* Work order *
Repeat the listing below word for word, stopping after the line that contains "Fig. 4 Calibration".

* Task data *
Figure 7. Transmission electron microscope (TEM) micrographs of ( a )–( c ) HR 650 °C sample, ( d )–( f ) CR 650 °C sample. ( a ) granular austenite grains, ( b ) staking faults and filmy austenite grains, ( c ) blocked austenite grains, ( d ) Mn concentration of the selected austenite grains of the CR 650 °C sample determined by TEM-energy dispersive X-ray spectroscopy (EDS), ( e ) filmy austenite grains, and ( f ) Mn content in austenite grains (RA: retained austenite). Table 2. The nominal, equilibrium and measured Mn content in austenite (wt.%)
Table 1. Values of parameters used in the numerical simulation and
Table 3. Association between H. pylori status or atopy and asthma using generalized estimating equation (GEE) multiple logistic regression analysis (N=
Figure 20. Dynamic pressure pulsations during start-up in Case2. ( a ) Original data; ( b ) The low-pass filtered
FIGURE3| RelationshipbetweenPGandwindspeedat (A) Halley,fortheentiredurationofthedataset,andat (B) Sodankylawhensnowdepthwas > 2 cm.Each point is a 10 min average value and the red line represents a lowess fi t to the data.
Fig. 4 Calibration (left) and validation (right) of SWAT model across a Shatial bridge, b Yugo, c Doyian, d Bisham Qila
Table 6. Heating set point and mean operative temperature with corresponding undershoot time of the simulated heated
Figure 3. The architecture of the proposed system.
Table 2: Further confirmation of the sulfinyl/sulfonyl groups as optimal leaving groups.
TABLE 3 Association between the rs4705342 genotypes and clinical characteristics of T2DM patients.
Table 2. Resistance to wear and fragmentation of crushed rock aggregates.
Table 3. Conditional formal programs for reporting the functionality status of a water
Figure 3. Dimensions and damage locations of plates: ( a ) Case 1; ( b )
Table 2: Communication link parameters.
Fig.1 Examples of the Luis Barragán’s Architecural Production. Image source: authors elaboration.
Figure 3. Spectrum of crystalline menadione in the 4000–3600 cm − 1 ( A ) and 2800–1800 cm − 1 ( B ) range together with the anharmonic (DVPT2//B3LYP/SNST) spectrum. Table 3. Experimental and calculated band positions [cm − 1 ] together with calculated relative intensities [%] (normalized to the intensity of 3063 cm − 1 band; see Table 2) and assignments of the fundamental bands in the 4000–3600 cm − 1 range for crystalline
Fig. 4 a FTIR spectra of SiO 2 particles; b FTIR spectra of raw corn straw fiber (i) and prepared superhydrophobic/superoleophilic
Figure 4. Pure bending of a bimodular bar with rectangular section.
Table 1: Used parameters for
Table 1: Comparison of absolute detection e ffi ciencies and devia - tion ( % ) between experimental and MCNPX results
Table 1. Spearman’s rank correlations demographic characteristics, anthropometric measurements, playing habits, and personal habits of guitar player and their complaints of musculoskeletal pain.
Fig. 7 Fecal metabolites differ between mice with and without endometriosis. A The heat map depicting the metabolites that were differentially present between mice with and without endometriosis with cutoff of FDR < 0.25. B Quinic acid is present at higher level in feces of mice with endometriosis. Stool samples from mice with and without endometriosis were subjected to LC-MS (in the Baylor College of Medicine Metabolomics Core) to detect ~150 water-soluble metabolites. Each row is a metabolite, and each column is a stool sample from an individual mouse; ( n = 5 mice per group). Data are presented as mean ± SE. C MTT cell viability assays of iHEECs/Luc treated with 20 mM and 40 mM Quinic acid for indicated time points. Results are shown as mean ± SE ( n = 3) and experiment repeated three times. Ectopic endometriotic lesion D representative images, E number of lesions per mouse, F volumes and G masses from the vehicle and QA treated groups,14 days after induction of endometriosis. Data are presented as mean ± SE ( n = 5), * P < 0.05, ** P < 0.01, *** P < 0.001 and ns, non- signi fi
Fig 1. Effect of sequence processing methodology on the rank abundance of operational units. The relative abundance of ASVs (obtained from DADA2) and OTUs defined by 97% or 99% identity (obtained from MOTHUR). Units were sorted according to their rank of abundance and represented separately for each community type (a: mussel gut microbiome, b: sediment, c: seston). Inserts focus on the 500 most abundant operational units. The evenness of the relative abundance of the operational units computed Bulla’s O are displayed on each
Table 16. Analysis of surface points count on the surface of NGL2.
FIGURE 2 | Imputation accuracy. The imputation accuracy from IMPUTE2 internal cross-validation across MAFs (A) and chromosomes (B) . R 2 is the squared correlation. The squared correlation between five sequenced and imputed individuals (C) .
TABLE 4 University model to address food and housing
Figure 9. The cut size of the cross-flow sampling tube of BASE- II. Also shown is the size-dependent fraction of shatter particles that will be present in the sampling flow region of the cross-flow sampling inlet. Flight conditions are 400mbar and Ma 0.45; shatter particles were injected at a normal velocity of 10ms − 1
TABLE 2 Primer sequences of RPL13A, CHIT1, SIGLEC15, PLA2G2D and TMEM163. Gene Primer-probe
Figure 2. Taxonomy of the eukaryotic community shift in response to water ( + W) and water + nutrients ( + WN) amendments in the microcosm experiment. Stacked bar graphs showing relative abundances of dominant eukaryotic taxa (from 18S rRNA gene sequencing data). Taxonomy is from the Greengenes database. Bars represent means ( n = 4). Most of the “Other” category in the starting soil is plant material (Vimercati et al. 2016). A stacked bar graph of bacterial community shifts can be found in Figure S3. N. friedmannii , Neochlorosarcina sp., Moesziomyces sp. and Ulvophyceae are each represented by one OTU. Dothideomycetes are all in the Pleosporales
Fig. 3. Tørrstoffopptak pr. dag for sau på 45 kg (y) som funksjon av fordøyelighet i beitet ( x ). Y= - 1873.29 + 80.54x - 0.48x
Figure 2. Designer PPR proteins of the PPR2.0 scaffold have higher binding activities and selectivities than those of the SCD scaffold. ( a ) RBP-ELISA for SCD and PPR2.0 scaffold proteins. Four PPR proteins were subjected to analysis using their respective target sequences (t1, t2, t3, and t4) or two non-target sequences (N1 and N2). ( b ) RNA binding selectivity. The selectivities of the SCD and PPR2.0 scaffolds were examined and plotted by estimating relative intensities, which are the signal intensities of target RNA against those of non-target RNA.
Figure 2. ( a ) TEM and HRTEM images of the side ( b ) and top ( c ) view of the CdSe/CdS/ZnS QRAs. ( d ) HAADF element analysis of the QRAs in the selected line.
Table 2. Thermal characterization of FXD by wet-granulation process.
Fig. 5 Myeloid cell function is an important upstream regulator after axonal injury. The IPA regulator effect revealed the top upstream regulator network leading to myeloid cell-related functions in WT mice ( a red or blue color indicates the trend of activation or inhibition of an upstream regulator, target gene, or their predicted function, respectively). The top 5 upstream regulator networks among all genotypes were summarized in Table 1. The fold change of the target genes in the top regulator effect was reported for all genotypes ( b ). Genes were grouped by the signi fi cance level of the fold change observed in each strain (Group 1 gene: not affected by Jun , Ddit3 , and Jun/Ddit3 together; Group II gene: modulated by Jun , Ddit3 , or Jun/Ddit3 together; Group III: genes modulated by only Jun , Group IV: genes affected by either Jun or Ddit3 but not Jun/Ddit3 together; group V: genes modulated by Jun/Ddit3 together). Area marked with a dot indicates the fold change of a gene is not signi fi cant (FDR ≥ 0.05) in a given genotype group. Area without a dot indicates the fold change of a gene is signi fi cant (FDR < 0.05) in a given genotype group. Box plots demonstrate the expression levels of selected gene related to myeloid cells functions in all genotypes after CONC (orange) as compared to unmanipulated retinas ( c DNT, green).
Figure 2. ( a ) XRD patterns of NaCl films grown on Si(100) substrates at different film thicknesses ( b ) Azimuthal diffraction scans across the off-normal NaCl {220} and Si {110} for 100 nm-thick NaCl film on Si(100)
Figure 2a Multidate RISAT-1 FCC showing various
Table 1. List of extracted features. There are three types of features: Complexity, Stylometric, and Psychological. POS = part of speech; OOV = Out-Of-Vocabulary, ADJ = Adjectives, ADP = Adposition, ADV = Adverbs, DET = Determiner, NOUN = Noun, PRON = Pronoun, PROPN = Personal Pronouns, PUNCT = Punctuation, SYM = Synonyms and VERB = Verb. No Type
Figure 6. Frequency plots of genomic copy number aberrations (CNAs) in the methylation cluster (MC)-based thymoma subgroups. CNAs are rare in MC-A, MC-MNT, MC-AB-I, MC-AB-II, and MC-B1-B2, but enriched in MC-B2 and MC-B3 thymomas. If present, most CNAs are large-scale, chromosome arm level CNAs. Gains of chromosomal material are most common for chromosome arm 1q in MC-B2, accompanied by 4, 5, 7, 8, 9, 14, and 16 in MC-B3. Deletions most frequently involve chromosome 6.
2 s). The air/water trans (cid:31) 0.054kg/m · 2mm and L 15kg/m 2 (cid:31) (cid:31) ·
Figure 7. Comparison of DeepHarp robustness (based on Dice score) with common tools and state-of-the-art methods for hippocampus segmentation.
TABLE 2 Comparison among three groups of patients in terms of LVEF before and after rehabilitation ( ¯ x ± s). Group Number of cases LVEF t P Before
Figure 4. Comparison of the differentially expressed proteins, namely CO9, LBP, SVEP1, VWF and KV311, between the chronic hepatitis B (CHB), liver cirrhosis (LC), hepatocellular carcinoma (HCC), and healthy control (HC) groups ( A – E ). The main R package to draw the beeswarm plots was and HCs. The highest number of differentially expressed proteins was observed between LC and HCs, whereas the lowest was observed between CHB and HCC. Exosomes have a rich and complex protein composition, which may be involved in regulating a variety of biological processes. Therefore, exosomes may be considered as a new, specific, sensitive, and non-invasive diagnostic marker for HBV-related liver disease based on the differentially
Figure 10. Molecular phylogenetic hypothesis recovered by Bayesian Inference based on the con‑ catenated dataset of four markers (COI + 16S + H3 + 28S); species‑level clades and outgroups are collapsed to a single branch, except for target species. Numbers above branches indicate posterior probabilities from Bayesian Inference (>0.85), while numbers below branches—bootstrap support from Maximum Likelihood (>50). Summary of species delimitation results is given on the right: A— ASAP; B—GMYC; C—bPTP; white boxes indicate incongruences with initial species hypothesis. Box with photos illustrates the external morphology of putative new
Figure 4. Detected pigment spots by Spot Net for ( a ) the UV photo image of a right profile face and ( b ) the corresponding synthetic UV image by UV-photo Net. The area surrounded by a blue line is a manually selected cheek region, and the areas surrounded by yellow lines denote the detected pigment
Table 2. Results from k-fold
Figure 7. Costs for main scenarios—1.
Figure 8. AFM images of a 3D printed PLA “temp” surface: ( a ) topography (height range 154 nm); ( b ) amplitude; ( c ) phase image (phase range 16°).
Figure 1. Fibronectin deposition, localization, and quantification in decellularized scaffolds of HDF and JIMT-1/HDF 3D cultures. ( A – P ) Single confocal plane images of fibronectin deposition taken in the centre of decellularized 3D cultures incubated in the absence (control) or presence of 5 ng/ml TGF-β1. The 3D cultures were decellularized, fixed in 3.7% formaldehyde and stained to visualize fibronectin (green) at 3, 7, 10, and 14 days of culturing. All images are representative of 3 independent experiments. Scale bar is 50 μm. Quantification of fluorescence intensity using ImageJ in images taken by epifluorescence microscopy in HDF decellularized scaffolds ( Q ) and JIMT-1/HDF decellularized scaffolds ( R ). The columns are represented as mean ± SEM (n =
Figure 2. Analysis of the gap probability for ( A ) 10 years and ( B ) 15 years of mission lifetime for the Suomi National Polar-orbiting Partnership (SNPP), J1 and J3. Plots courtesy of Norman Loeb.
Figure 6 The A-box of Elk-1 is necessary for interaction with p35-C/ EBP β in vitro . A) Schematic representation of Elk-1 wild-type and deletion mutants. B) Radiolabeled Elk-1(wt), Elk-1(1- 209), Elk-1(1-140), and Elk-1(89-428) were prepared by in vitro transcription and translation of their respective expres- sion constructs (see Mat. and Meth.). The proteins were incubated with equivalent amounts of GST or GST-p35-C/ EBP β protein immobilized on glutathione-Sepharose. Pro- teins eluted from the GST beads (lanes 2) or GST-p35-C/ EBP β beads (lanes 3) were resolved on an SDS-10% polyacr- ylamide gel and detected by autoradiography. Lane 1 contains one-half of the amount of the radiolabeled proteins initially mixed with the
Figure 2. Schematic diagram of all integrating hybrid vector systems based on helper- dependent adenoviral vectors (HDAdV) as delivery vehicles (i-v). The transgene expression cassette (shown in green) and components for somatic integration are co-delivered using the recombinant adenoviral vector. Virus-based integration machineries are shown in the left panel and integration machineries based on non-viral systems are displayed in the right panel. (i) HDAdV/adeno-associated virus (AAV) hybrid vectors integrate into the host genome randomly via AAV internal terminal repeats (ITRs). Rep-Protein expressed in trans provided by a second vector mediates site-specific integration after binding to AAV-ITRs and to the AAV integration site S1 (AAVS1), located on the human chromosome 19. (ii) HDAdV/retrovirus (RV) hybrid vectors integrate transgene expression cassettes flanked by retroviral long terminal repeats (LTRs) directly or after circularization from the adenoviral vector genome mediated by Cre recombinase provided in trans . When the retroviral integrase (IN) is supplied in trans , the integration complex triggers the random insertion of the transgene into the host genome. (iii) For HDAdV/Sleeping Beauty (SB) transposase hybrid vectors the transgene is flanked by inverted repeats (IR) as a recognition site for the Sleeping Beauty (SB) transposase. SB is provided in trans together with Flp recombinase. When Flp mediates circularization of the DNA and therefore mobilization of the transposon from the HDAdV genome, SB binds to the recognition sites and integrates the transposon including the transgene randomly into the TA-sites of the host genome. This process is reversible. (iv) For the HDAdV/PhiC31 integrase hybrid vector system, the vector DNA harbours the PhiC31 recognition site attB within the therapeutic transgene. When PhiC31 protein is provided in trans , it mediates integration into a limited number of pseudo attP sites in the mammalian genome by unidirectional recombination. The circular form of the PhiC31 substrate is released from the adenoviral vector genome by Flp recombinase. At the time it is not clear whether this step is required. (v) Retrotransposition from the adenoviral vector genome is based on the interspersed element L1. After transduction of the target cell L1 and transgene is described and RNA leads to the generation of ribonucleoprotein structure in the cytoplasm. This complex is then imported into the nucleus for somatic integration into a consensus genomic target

* Exercise result *
Figure 7. Transmission electron microscope (TEM) micrographs of ( a )–( c ) HR 650 °C sample, ( d )–( f ) CR 650 °C sample. ( a ) granular austenite grains, ( b ) staking faults and filmy austenite grains, ( c ) blocked austenite grains, ( d ) Mn concentration of the selected austenite grains of the CR 650 °C sample determined by TEM-energy dispersive X-ray spectroscopy (EDS), ( e ) filmy austenite grains, and ( f ) Mn content in austenite grains (RA: retained austenite). Table 2. The nominal, equilibrium and measured Mn content in austenite (wt.%)
Table 1. Values of parameters used in the numerical simulation and
Table 3. Association between H. pylori status or atopy and asthma using generalized estimating equation (GEE) multiple logistic regression analysis (N=
Figure 20. Dynamic pressure pulsations during start-up in Case2. ( a ) Original data; ( b ) The low-pass filtered
FIGURE3| RelationshipbetweenPGandwindspeedat (A) Halley,fortheentiredurationofthedataset,andat (B) Sodankylawhensnowdepthwas > 2 cm.Each point is a 10 min average value and the red line represents a lowess fi t to the data.
Fig. 4 Calibration (left) and validation (right) of SWAT model across a Shatial bridge, b Yugo, c Doyian, d Bisham Qila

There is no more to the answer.